A test version of the dictionary is online
TODO:
- improve the dictionary interface
- localisation in Inari Saami (ML)
- improve information in the interface (Erika)
- improve presentation of paradigms and morphological information (Erika)
- add context to paradigms (Erika)
- look at homonyms (get the correct translation and the correct paradigm) (Erika)
- Improve the columns (Cip, Miina, ML, Trond)
Dictionary: sme-smn transfer - deadline for 1-2 is August 5?, for the cifu presentation
The tool itself could be launched much later, as another tool than smn-fin-smn
TODO:
- correct columns in input excel dict files (Ciprian; ML, Miina, Trond)
- make transfer sme-fin + fin-smn (Ciprian)
- improve coverage
- Find holes (lacunas) in the dictionary (Trond)
- add missing translations (ML, Miina)
- put the dictionary online (Ryan)
- improve the interface (ML)
- launch the dictionary, when? how?
Testing FST
- Automatic testing (make check)
- yaml-files
- generating of lemmas
- generating of miniparadigms
- Analysis
- Analysis of texts (Erika)
- Coverage: creating missing lists, adding words to analyser
- Testing of analysator and dictonary (ML, Miina)
Morphology
nouns.lexc - first priority
TODO:
- test setup
- make yaml-files (ML, Miina)
- add mini-paradigms in the stem file (ML, Miina)
- stems file (ML, Miina, Erika)
- correct stems and give correct contlex
- classify nounstems (over 1750 unclassified entries)
- affix-file (Lene, ML)
- twolc work (Lene)
verbs.lexc - second priority
TODO:
- test setup
- make yaml-files (ML, Miina, Trond)
- add mini-paradigms in the stem file (ML, Miina)
- affix-file (Trond, ML)
adjectives.lexc - third priority
TODO:
- test setup
- make yaml-files (ML, Miina?, Trond)
- add mini-paradigms in the stem file (ML, Miina?)
- ensure nom sg test routines
- affix-file (Lene, ML, Trond)
- twolc work (Lene)
- correct stems and give correct contlex (ML, Miina?)
smn-propernouns.lexc:
TODO:
- Classifisy the place names in the file, and make new lexicons (copy from nouns) (Erika)

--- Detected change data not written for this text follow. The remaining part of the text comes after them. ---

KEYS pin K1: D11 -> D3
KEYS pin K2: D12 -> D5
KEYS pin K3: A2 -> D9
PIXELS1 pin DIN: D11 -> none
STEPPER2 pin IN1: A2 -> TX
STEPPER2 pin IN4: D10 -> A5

- jävri AIGI > JAVRI, N+Prop+Sem/Plc
- Add smn person names (ask Mattus) (Lene)
- Classifisy person names and make lexicons (Erika)
- Redirect smi-propernouns.lexc to smn (Lene)
- Adjust affixes/propernouns.lexc (Lene, Erika)
abbreviations, acronyms - copy from sme
numerals, pronouns
- Test and correct (Erika)
- add more pronouns (take from text books, analysis) (Erika)
adverbs, adpositions, conjunctions, subjunctions, particles, interjections
- Check PoS (Erika)
- move words to other files
- add more lemmas (take from text books, analysis)
punctuation.lexc - should be ok
Dependencies
POS internal dependencies
For all FST work the following dependencies hold
(for words without morphology several steps may be skipped):
- Linguistic ground work
- Yaml files and other test setup
- Plan of attack
- lexc and twolc work for the words in the yamlfiles
- yaml testing and refinement until yamlfiles are 100%
- go through lexicon file for all members of the contlex
Dependencies between POS within the FST
- N before A
- N before Prop
- N, V, A before derivation
- N before Px
Otherwise there are no dependencies between the POS.
Dependencies between FST and dict and MT
- FST good enough to generate a substantial part of N, V, A paradigms
- an useful Neahttadigisánit with click-in-text
- FST with all POS done (but errors and holes here and there)
- good NDS with paradigm generation
Dependencies between FST and MT
- FST good enough to generate a substantial part of N, V, A paradigms
- alpha version of MT
- FST with all POS done (but errors and holes here and there)
- start working on MT transfer rules
Bidix and FST are not dependent upon each other, but it is easier to
collect data to bidix with a good FST for text analysis.